### [TASK DIRECTIONS]
Show all lines from the material that carry the word "nuestros".

### [RECORDS FOR THIS EXERCISE]

——

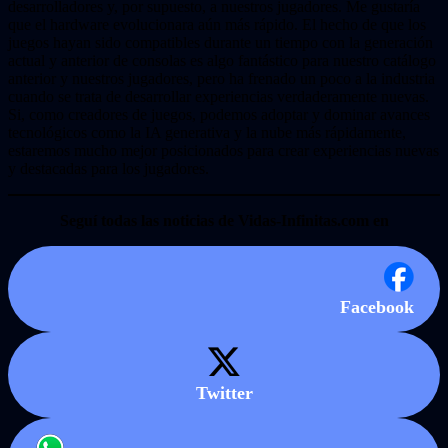
desarrolladores y, por supuesto, a nuestros jugadores. Me gustaría
que el hardware evolucionara aún más rápido. El hecho de que los
juegos hayan sido compatibles durante un tiempo con la generación
actual y anterior de consolas es algo fantástico para nuestro catálogo
anterior y nuestros jugadores, pero ha frenado un poco a la industria
cuando se trata de desarrollar experiencias verdaderamente nuevas.
Si, como creadores de juegos, podemos adoptar y dominar avances
tecnológicos como la IA generativa y la nube más rápidamente,
estaremos mucho mejor posicionados para crear experiencias nuevas
y destacadas para los jugadores.
Seguí todas las noticias de Vidas-Infinitas.com en
Facebook
Twitter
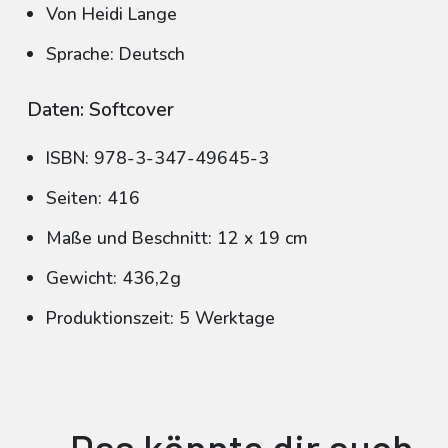
Von Heidi Lange
Sprache: Deutsch
Daten: Softcover
ISBN: 978-3-347-49645-3
Seiten: 416
Maße und Beschnitt: 12 x 19 cm
Gewicht: 436,2g
Produktionszeit: 5 Werktage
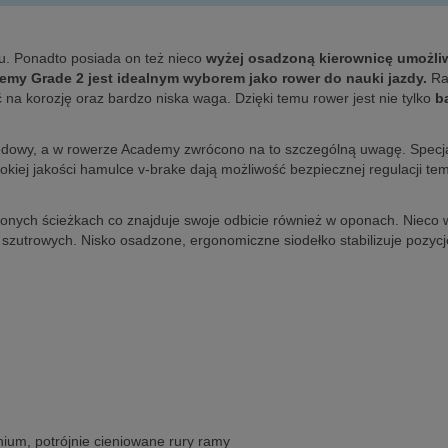
u. Ponadto posiada on też nieco
wyżej osadzoną kierownicę umożliw
emy Grade 2 jest idealnym wyborem jako rower do nauki jazdy.
Ra
na korozję oraz bardzo niska waga. Dzięki temu rower jest nie tylko
b
ędowy, a w rowerze Academy zwrócono na to szczególną uwagę. Specj
iej jakości hamulce v-brake dają możliwość bezpiecznej regulacji tem
nych ścieżkach co znajduje swoje odbicie również w oponach. Nieco w
szutrowych. Nisko osadzone, ergonomiczne siodełko stabilizuje pozycj
nium, potrójnie cieniowane rury ramy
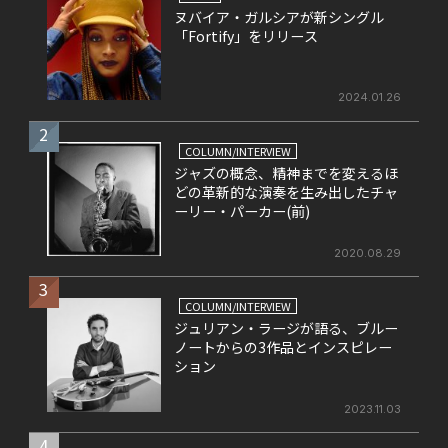
ヌバイア・ガルシアが新シングル
「Fortify」をリリース
2024.01.26
2
COLUMN/INTERVIEW
ジャズの概念、精神までを変えるほ
どの革新的な演奏を生み出したチャ
ーリー・パーカー(前)
2020.08.29
3
COLUMN/INTERVIEW
ジュリアン・ラージが語る、ブルー
ノートからの3作品とインスピレー
ション
2023.11.03
4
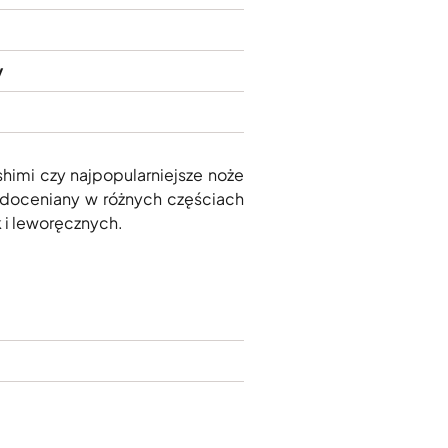
y
shimi czy najpopularniejsze noże
e doceniany w różnych częściach
k i leworęcznych.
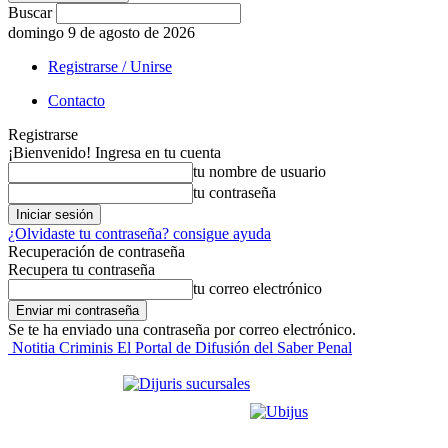
Buscar
domingo 9 de agosto de 2026
Registrarse / Unirse
Contacto
Registrarse
¡Bienvenido! Ingresa en tu cuenta
tu nombre de usuario
tu contraseña
¿Olvidaste tu contraseña? consigue ayuda
Recuperación de contraseña
Recupera tu contraseña
tu correo electrónico
Se te ha enviado una contraseña por correo electrónico.
Notitia Criminis El Portal de Difusión del Saber Penal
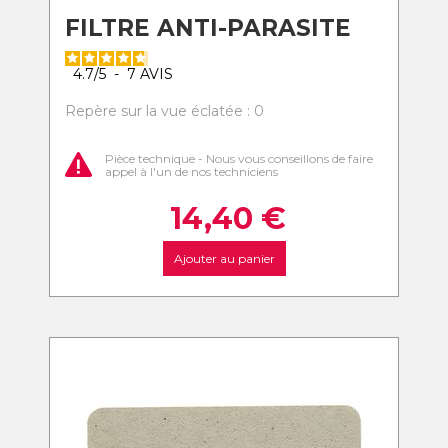
FILTRE ANTI-PARASITE
4.7
/
5
-
7
AVIS
Repère sur la vue éclatée : 0
Pièce technique - Nous vous conseillons de faire
appel à l'un de nos techniciens
14,40
€
Ajouter au panier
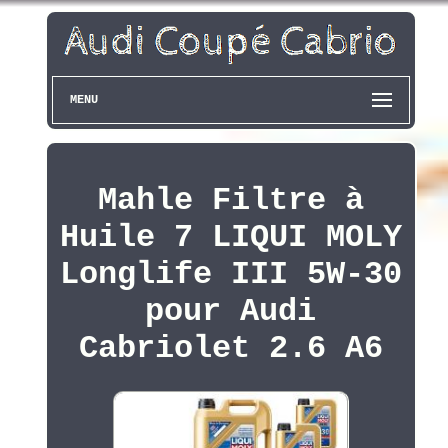
MENU
Mahle Filtre à
Huile 7 LIQUI MOLY
Longlife III 5W-30
pour Audi
Cabriolet 2.6 A6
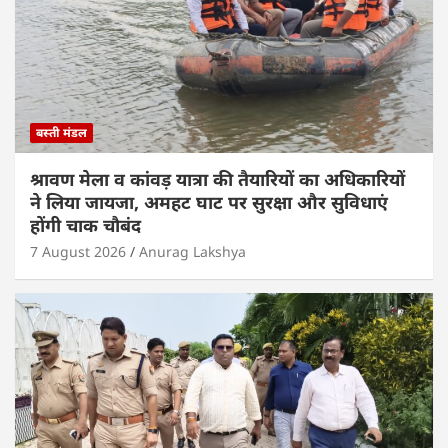
बस्ती मंडल
श्रावण मेला व कांवड़ यात्रा की तैयारियों का अधिकारियों
ने लिया जायजा, अमहट घाट पर सुरक्षा और सुविधाएं
होंगी चाक चौबंद
7 August 2026
Anurag Lakshya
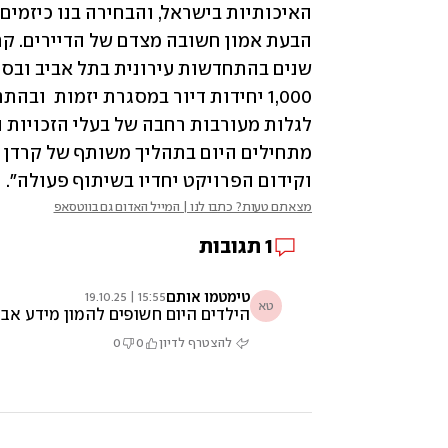
וקידום הפרויקט יחדיו בשיתוף פעולה".
מצאתם טעות? כתבו לנו | המייל האדום גם בווטסאפ
1
תגובות
טימטמו אותם
15:55 | 19.10.25
טא
הילדים היום חשופים להמון מידע אבל
להצטרף לדיון
0
0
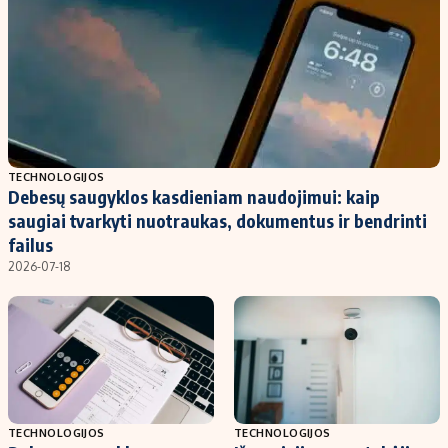
TECHNOLOGIJOS
Debesų saugyklos kasdieniam naudojimui: kaip
saugiai tvarkyti nuotraukas, dokumentus ir bendrinti
failus
2026-07-18
TECHNOLOGIJOS
TECHNOLOGIJOS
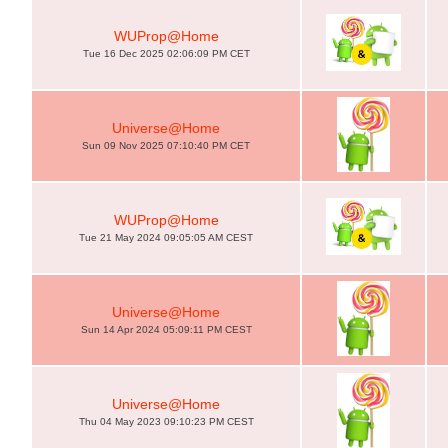
WUProp@Home
Tue 16 Dec 2025 02:06:09 PM CET
Universe@Home
Sun 09 Nov 2025 07:10:40 PM CET
WUProp@Home
Tue 21 May 2024 09:05:05 AM CEST
Universe@Home
Sun 14 Apr 2024 05:09:11 PM CEST
Universe@Home
Thu 04 May 2023 09:10:23 PM CEST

——

### [TASK RESULT]
desarrolladores y, por supuesto, a nuestros jugadores. Me gustaría
anterior y nuestros jugadores, pero ha frenado un poco a la industria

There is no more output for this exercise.